**LATIHAN:** Sajikan seluruh baris pada daftar di bawah ini sebagai urutan bernomor, tanpa menyertakan baris kosong.

(Entri data hasil ekstraksi)
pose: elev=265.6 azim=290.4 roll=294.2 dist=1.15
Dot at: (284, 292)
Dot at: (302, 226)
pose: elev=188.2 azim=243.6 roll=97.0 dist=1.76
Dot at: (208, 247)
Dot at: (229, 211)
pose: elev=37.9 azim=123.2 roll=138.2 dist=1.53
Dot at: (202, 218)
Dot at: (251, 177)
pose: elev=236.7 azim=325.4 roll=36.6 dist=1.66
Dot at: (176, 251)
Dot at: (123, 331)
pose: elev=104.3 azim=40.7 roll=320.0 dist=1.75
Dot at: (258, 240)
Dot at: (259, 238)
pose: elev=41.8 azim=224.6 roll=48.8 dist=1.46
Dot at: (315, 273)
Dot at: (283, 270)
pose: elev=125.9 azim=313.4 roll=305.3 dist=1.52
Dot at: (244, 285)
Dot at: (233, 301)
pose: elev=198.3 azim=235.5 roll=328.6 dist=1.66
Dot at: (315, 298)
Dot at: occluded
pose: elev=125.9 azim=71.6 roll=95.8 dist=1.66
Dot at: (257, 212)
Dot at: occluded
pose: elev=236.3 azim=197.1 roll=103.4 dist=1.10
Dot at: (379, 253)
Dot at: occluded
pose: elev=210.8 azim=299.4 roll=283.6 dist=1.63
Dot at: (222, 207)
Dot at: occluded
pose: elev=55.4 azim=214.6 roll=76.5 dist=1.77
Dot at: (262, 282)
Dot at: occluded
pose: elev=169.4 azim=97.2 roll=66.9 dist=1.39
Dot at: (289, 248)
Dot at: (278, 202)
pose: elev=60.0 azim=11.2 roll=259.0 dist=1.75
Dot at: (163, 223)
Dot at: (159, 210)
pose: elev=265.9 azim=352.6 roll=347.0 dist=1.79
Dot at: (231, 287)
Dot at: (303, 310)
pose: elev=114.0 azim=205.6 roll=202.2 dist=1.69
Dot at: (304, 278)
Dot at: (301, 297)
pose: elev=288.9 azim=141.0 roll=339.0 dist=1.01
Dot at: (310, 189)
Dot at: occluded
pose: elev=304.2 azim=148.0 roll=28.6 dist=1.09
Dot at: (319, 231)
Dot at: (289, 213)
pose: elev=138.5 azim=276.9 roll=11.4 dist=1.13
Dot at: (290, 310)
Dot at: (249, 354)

**HASIL PENGERJAAN:**
1. pose: elev=265.6 azim=290.4 roll=294.2 dist=1.15
2. Dot at: (284, 292)
3. Dot at: (302, 226)
4. pose: elev=188.2 azim=243.6 roll=97.0 dist=1.76
5. Dot at: (208, 247)
6. Dot at: (229, 211)
7. pose: elev=37.9 azim=123.2 roll=138.2 dist=1.53
8. Dot at: (202, 218)
9. Dot at: (251, 177)
10. pose: elev=236.7 azim=325.4 roll=36.6 dist=1.66
11. Dot at: (176, 251)
12. Dot at: (123, 331)
13. pose: elev=104.3 azim=40.7 roll=320.0 dist=1.75
14. Dot at: (258, 240)
15. Dot at: (259, 238)
16. pose: elev=41.8 azim=224.6 roll=48.8 dist=1.46
17. Dot at: (315, 273)
18. Dot at: (283, 270)
19. pose: elev=125.9 azim=313.4 roll=305.3 dist=1.52
20. Dot at: (244, 285)
21. Dot at: (233, 301)
22. pose: elev=198.3 azim=235.5 roll=328.6 dist=1.66
23. Dot at: (315, 298)
24. Dot at: occluded
25. pose: elev=125.9 azim=71.6 roll=95.8 dist=1.66
26. Dot at: (257, 212)
27. Dot at: occluded
28. pose: elev=236.3 azim=197.1 roll=103.4 dist=1.10
29. Dot at: (379, 253)
30. Dot at: occluded
31. pose: elev=210.8 azim=299.4 roll=283.6 dist=1.63
32. Dot at: (222, 207)
33. Dot at: occluded
34. pose: elev=55.4 azim=214.6 roll=76.5 dist=1.77
35. Dot at: (262, 282)
36. Dot at: occluded
37. pose: elev=169.4 azim=97.2 roll=66.9 dist=1.39
38. Dot at: (289, 248)
39. Dot at: (278, 202)
40. pose: elev=60.0 azim=11.2 roll=259.0 dist=1.75
41. Dot at: (163, 223)
42. Dot at: (159, 210)
43. pose: elev=265.9 azim=352.6 roll=347.0 dist=1.79
44. Dot at: (231, 287)
45. Dot at: (303, 310)
46. pose: elev=114.0 azim=205.6 roll=202.2 dist=1.69
47. Dot at: (304, 278)
48. Dot at: (301, 297)
49. pose: elev=288.9 azim=141.0 roll=339.0 dist=1.01
50. Dot at: (310, 189)
51. Dot at: occluded
52. pose: elev=304.2 azim=148.0 roll=28.6 dist=1.09
53. Dot at: (319, 231)
54. Dot at: (289, 213)
55. pose: elev=138.5 azim=276.9 roll=11.4 dist=1.13
56. Dot at: (290, 310)
57. Dot at: (249, 354)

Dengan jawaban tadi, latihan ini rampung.